Trafic derrière la porte

Je me trouvais là en pleine nuit face à l’inspecteur de police et voici ce que je lui narrais :

Et bien voilà, je sortais tout juste des toilettes pour homme. Ce n’était pas pour les utiliser mais pour les laver. Entre collègues on appelle ce boulot technicien de surface, ça a quand même plus de charme que balayeur. Enfin je m’en souviens parce que des journées ordinaires et sans intérêts, y en a quand même énormément et que celle-ci n’en fait pas partie.
Bref je sortais des toilettes, quand j’ai croisé deux hommes, qui pour le moment, n’avaient pas l’air de bonne humeur. L’un d’eux portait un sac de voyage et l’autre, une grosse brute, surveillait les alentours. Pas besoins d’être un grand futé pour comprendre qu’il ne fallait pas se mettre dans les pattes de ces deux mecs.
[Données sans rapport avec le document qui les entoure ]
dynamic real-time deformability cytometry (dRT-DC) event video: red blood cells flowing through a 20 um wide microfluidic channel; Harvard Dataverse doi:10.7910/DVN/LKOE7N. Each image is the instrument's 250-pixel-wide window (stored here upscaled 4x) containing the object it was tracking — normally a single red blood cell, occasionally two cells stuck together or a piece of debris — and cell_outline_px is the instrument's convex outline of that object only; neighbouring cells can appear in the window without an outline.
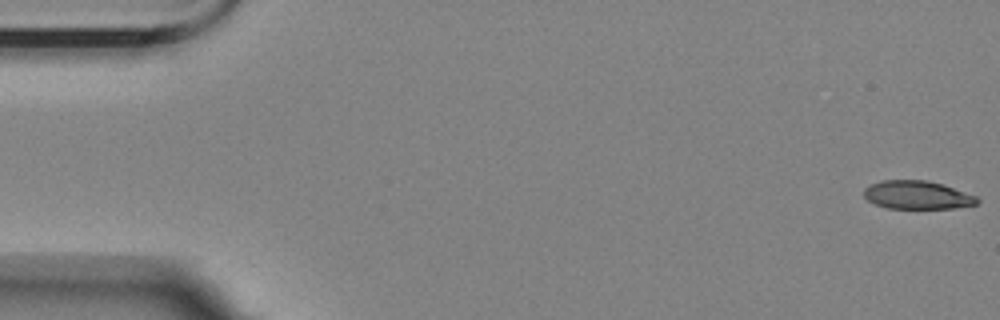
{"species": "Egyptian fruit bat (a non-hibernating species)", "species_latin": "Rousettus aegyptiacus", "temperature_condition": "room temperature", "stored_images_in_passage": 50, "camera_frame_rate_fps": 3000, "um_per_image_px": 0.085, "animal": {"sex": "female"}, "frame": {"image": 1, "passage_image": 1, "time_ms": 0.0, "image_size_px": [1000, 320], "cell_outline_px": [[980, 200], [976, 204], [952, 208], [888, 208], [876, 204], [868, 200], [864, 196], [864, 188], [880, 180], [928, 180], [944, 184], [976, 196]], "centroid_in_image_um": [77.97, 16.56], "position_along_channel_um": 7.0, "area_um2": 18.61}}
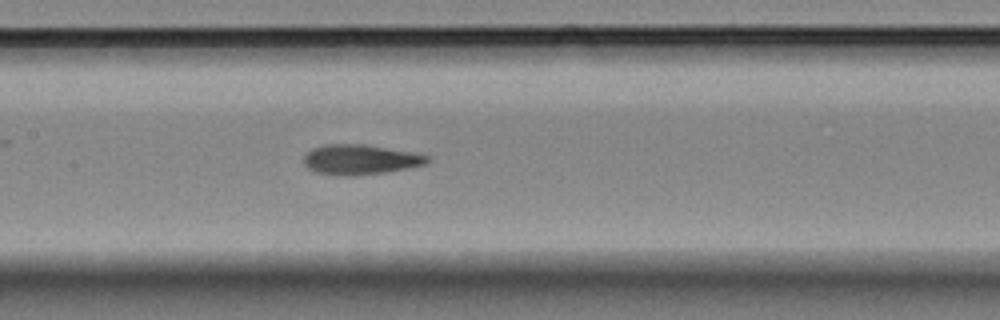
{"frame": {"image": 2, "passage_image": 27, "time_ms": 8.667, "image_size_px": [1000, 320], "cell_outline_px": [[432, 160], [424, 164], [408, 168], [384, 172], [356, 176], [340, 176], [316, 172], [308, 168], [304, 164], [304, 156], [312, 148], [324, 144], [364, 144], [412, 152], [432, 156]], "centroid_in_image_um": [30.63, 13.56], "position_along_channel_um": 176.8, "area_um2": 21.73}}
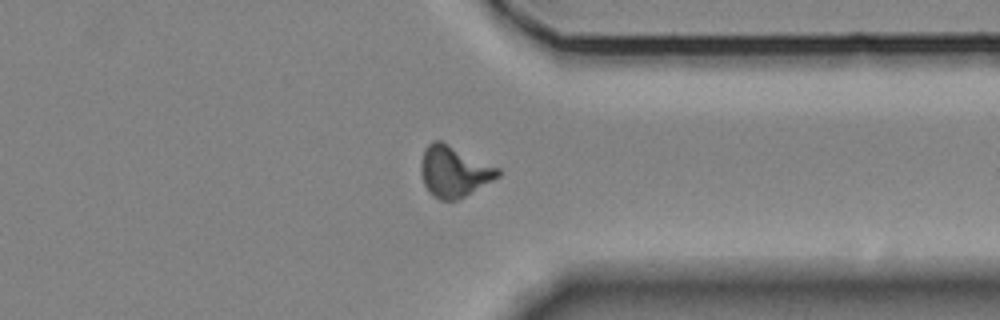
{"frame": {"image": 3, "passage_image": 44, "time_ms": 14.333, "image_size_px": [1000, 320], "cell_outline_px": [[500, 176], [464, 196], [456, 200], [440, 200], [432, 196], [428, 192], [424, 184], [420, 172], [420, 160], [424, 148], [432, 140], [440, 140], [500, 168]], "centroid_in_image_um": [38.55, 14.56], "position_along_channel_um": 372.9, "area_um2": 22.95}}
La brute me fixait. Je ne suis pas flic et pas non plus payé assez cher pour me mêler de ce genre d’affaire. Donc j’ai choisis la facilité et je me suis éloigné discrètement. Les deux hommes rentrent dans les toilettes. Quelques instants plus tard, un troisième les y rejoint.
J’ai réfléchi. Je n’avais pas du tout envie d’être retrouvé par ces mecs à écouter à la porte, mais la curiosité l’emportât. Je me suis donc approché.
- Bloque la porte!
J’ai entendu un bruit et devinais que l’un d’entre eux vient de s’appuyer sur la porte.
- Sort la marchandise!

Une dizaine de secondes après, un autre bruit. Sur le coup j’ai pensé que c’est celui d’un corps qui tombe.
- Tu te moques de qui espèce d’enflure. Il manques au moins la moitié de ce qui était convenu. T’as des envies suicidaires pour te pointer la comme ça!
Toussotements…
- Problèmes de transports pas ma fautes. Je fais que transmettre.
- Et bien tu vas transmette autre chose à ton patron alors.
Le bruit d’un cran d‘arrêt. Se faire surprendre au cours de la conversation est une chose, au moment d’un meurtre une autre. Ecoutant tout mon courage, je me suis donc enfuis et je suis sorti de la gare. Puis je marchais dans le froid de la nuit. Quelques minutes plus tard, un mec m’a doublé en courant, serrant contre son corps, le moignon d’un main coupée.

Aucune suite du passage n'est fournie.